My Town: Brady Gibbons' Guide To New Plymouth

The co-owner of Gibbons Architects says New Plymouth’s natural, cultural and social elements combine to create the ideal city

Sarah and Brady Gibbons, co-owners of Gibbons Architects. Photo / The Virtue

My wife Sarah (co-owner of Gibbons Architects) and I live three blocks away from the coolest end of the CBD, the vibrant West End Precinct where our studio is.
It’s known as the entertainment precinct and houses cafes, bars, restaurants, galleries and boutique shopping. It’s a little rough around the edges, but we like a bit of urban grit having lived in Sydney’s Kings Cross and Camden in London. We walk to work in under five minutes, and I can check the surf on the way.

My favorite restaurant is Meat and Liquor.
Their food is superb, with the best cuts of beef and lamb I have ever tasted. Close second is Social Kitchen, which delivers punch and flavour from their Mibrasa charcoal oven. A recent go-to is State Pasta; the burrata with bottomless homemade focaccia is amazing.

Meat and Liquor. Photo / Supplied

Liardet Street Projects is a collection of independent food trucks offering everything from Vietnamese to pizza.
Gamma Rays is my pick of the crop with some of the best burgers going.

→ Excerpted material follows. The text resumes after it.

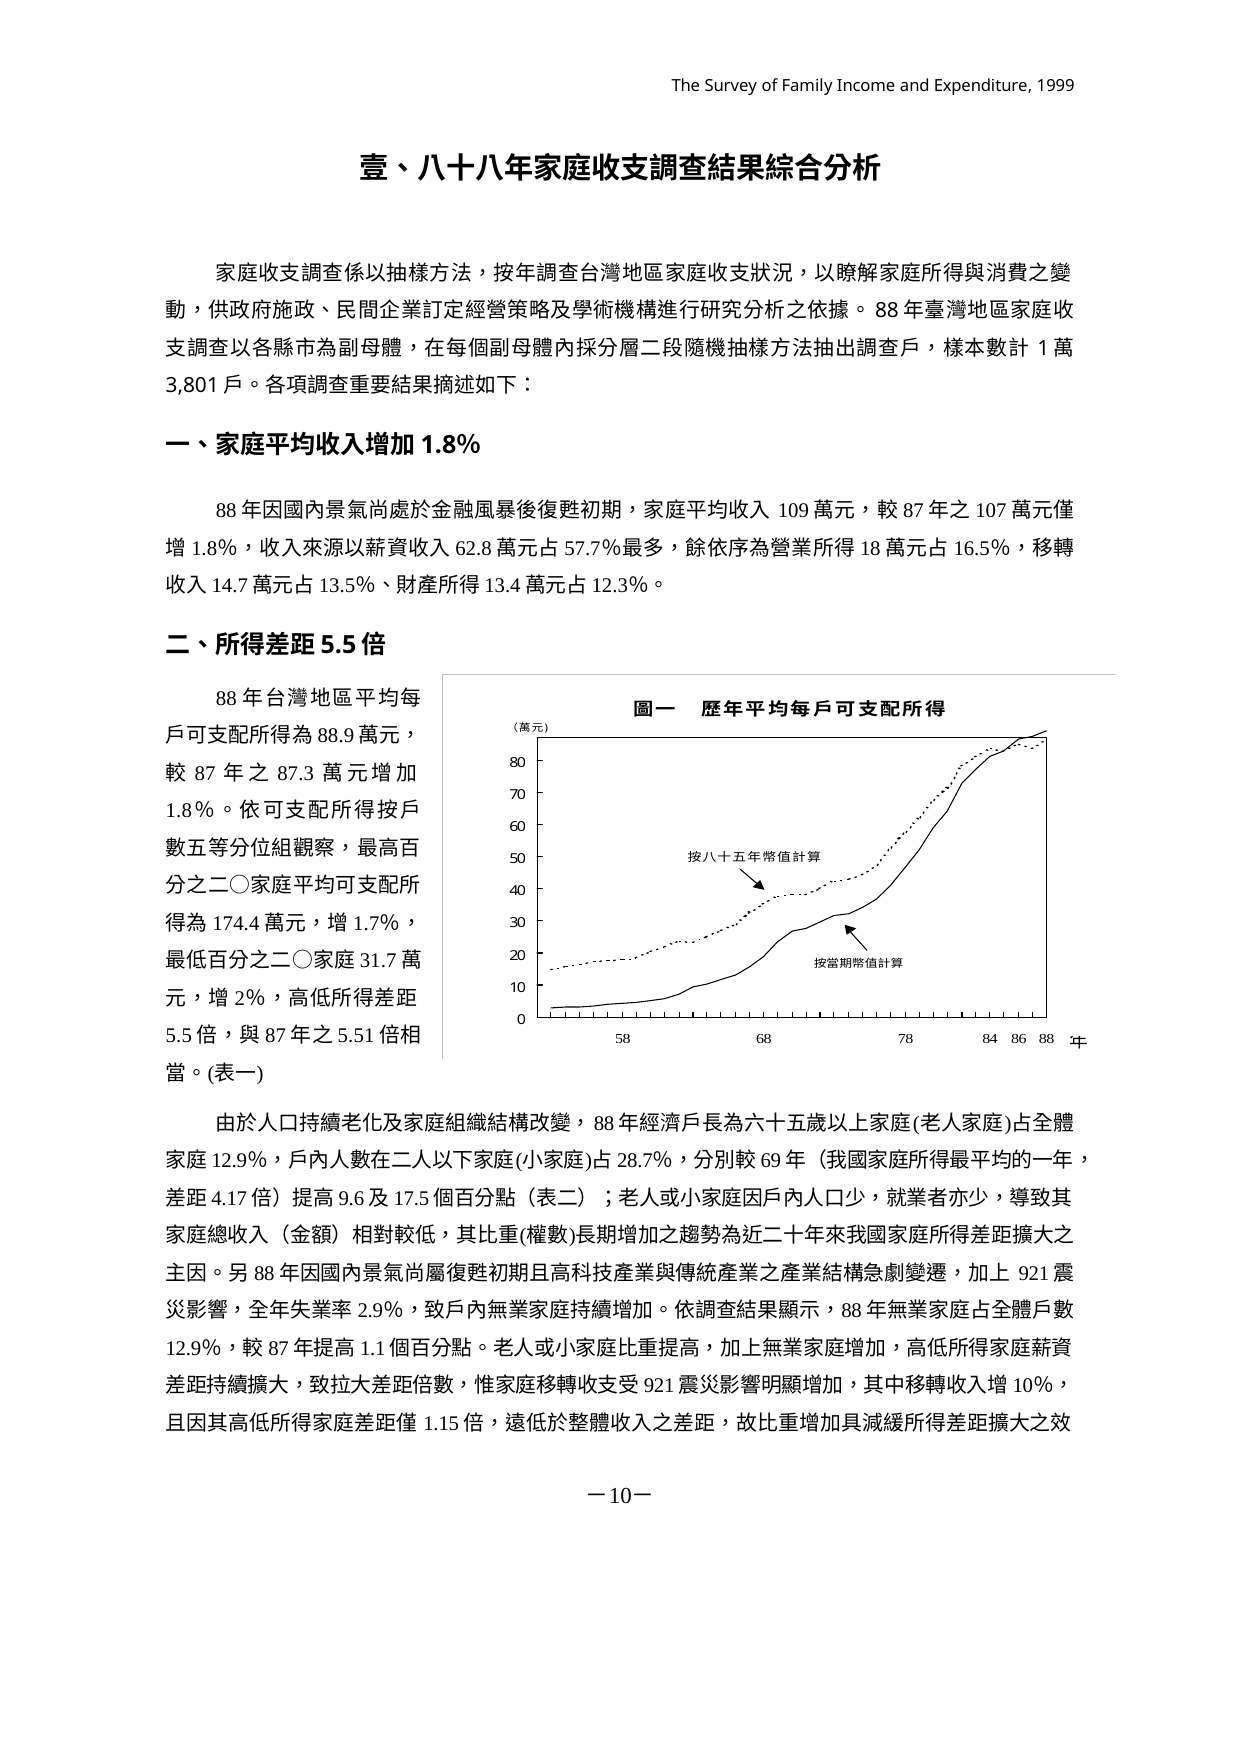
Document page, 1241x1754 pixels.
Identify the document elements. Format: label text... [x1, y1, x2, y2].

We are spoiled for choice in the West End when it comes to coffee.
Ozone Beanstore is the mainstay of the area. They roast their own beans on site and the coffee is top notch. Bleached serves great coffee in a relaxed space with a curated collection of photography, art, surf goods, clothing, and motorbikes.

The Courtyard at The White Hart contains Itch Wine Bar, Snug Lounge and Ms White.
This is an unexpected gem tucked away from the main street. It’s semi- outdoors and a great spot any time of the year. We designed Itch and are pretty proud of it!

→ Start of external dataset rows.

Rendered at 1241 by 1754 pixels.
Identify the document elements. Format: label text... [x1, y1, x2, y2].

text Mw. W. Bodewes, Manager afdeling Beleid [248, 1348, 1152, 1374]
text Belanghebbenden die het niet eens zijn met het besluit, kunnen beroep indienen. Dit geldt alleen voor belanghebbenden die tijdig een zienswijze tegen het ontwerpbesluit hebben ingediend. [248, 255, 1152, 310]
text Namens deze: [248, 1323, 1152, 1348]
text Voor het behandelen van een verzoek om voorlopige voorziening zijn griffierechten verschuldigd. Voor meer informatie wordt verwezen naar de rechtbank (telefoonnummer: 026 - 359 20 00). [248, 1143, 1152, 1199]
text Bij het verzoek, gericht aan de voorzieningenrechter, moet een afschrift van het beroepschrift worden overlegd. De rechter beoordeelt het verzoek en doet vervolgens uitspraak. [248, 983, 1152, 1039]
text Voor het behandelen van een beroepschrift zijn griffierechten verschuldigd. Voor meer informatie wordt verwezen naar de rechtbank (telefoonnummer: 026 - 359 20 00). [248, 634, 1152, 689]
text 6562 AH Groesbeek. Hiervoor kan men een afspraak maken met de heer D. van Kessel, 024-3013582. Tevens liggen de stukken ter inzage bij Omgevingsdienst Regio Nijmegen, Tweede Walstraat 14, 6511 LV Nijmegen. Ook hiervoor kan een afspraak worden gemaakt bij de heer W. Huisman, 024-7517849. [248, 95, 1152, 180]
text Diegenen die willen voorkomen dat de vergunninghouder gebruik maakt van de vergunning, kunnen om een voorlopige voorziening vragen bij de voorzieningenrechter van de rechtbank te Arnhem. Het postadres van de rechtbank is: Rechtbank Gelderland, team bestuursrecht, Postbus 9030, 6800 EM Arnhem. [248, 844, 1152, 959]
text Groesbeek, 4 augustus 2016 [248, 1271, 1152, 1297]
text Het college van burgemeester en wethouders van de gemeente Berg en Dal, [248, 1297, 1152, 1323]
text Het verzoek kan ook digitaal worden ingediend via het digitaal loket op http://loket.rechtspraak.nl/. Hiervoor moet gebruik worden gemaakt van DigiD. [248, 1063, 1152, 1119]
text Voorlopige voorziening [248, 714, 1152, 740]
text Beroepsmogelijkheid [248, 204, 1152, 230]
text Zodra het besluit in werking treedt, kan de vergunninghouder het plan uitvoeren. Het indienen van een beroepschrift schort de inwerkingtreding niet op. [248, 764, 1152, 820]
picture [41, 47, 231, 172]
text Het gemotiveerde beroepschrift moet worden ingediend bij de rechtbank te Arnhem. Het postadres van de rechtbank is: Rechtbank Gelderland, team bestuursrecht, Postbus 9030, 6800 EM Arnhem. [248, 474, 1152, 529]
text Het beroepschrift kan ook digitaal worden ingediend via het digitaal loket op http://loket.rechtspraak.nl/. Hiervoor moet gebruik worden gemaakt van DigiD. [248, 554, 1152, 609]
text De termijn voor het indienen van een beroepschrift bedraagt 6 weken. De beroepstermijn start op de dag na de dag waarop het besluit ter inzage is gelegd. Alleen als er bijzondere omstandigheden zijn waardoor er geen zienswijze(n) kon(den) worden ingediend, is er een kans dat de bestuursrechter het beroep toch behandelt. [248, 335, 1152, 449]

READ: Five Tranquil & Diverse Stays On Waiheke Island This Summer

Social Kitchen. Photo / Supplied

The coastal walkway that stretches from the Port past Bell Block is amazing and winds past a few local surf spots, cafes and dune lands.
We live near Pukaka/Marsland Hill; it’s an homage to old monuments that have nowhere else to go. It’s got an interesting history, great views out to sea over the city and even an observatory.

We love Kina Gallery for its original art and collections.
They are champions for local artists such as Nic Tucker and Alana Clarke, who paint beautiful interpretations of Taranaki landscapes, and they have a selection of unique jewellery and ceramics.

For live music head to Bowl of Brooklands.
Surrounded by beautiful parklands we’ve listened to Fleetwood Mac and Ben Harper and our favourite gig to date is probably Angus and Julia Stone. It was a warm summer’s night, lying on the grass, looking up at a starry sky listening to great music. It doesn’t get much better.

READ: Where To Eat, Shop & Stay Next Time You're In Queenstown

A favourite local beach. Photo / Supplied

An architectural landmark I admire is the Wind Wand, a kinetic sculpture by Len Lye.
I like its minimalist form — it’s basically a bendy stick with a light at the end but when I see it from afar it tells me the wind direction and strength. It’s dynamic and always changing, beauty in simplicity.

Climbing Paritutu Rock or running across the sand dune nearby is exhilarating.
Further afield, getting up the mountain for a snowboard in winter is pretty special. When there’s no snow the trails up there are amazing.

We have WOMAD scheduled for March.
It's always a great event for the city, and one we look forward to for its cultural vibrancy and range of talented performers.